PAR IMAGE2
 

_____

 
 

Ami d’André Breton et du groupe surréaliste qu’il rejoint dès 1934, Henri Parisot, traducteur consacré de Lewis Carroll, de Coleridge, de John Keats, a créé il y a de cela près de trente ans, à travers « L’Âge d’or, » plus qu’une collection : une « Arche de l’imaginaire » selon une formule de Breton, une bibliothèque idéale consacrée à la littérature et la poésie fantastiques.

La première collection « L’Âge d’or » voit le jour en 1945, aux éditions de la revue Fontaine ; paraissant sous une couverture de Mario Prassinos, c’est là que sont publiés entre autres : Thalassa dans le désert, de Francis Picabia ; Le Campanile, d’Herman Melville, dans une traduction de Pierre Leyris ; Au pays des Tarahumaras, d’Antonin Artaud ; Premières Alluvions, de René Char ; Liberté d’action, d’Henri Michaux.

Vers 1948, « L’Âge d’or » se poursuit aux éditions Robert Marin, avec, entre autres, La Lampe dans l’horloge, d’André Breton et Lettres aux enfants, de Carroll.

En 1950, « L’Âge d’or » regroupe une série d’ouvrages qui paraissent sous une couverture de Max Ernst, aux éditions Premières cette fois : Psyché, d’Alberto Savinio, Tranches de savoir, d’Henri Michaux, La Chasse au Snark, de Lewis Carroll, pour ne citer qu’eux.

Vers 1960, Henri Parisot propose à Flammarion de reprendre sa collection.

Après Hebdomeros, de Giorgio de Chirico, les Contes fantastiques complets d’E. T. A. Hoffmann, Villiers de L’Isle-Adam, les ouvrages paraissent sous une couverture originale de Max Ernst et parmi ceux-ci : Vie des fantômes, d’Alberto Savinio ; les Aventures d’Alice au pays des Merveilles, de Carroll ; Les Poèmes d’Edgar Allan Poe ; La Fille de Rapaccini, de Nathaniel Hawthorne.

De la féérie à l’humour noir, pour Henri Parisot il s’agit avant tout de publier pour le plaisir, pour se faire plaisir et faire plaisir : le rêve d’un seul homme.
 

Henri Parisot, il y a entre vous et la collection « L’Âge d’or » une longue histoire.
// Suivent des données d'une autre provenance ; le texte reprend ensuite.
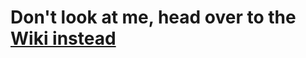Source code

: Don't look at me, head over to the [Wiki instead](https://github.com/Vinnovera/Code-of-Conduct/wiki)
====================================================================================================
Pourquoi ce titre ? Est-ce une allusion à un âge mythique, disparu ?
 

Je crois que ce titre a un peu le sens que vous lui prêtez. Il s’agit en tout cas de publier des ouvrages qui selon mon goût représentent une certaine qualité.
 

Dans la collection « L’Âge d’or, » j’entends dans sa forme actuelle chez Flammarion, à part quelques titres comme Vie des fantômes, de Savinio, Le Cornet acoustique, de Léonora Carrington et Hebdomeros, de Chirico, l’essentiel de la production fait appel à des ouvrages du XIXe siècle.
 

Il faudrait peut-être d’abord un peu éclaircir les choses. Le propos de ma collection est avant tout de réunir certains textes, un certain nombre d’œuvres inconnues ou insuffisamment connues dont les auteurs se sont efforcés non pas de refléter les seules apparences mais d’aller au-delà de celles-ci. Le fantastique est selon moi l’une des manifestations de cette réalité intérieure dont la quête seule à mon sens justifie que l’on prenne la peine de lire. Mais le merveilleux, l’humour, ont eux aussi leur place dans une collection comme celle-ci qui entend explorer les domaines les plus divers de la poésie et de l’imagination. À vrai dire, les auteurs qui m’intéressent le plus sont les précurseurs du surréalisme, ceux dont Breton avait parlé dans sa fameuse liste : Lisez, ne lisez pas. Breton conseillait de lire Swift plutôt que Molière, Huysmans plutôt que Daudet. J’ai repris l’idée de Breton et j’ai voulu réunir dans cette collection des œuvres à la fois surréalistes et fantastiques, ou présurréalistes. Dans le terme surréaliste, j’inclus le fantastique, l’humour, l’humour noir, le « nonsense, » le merveilleux, tout ce qui m’est personnellement agréable.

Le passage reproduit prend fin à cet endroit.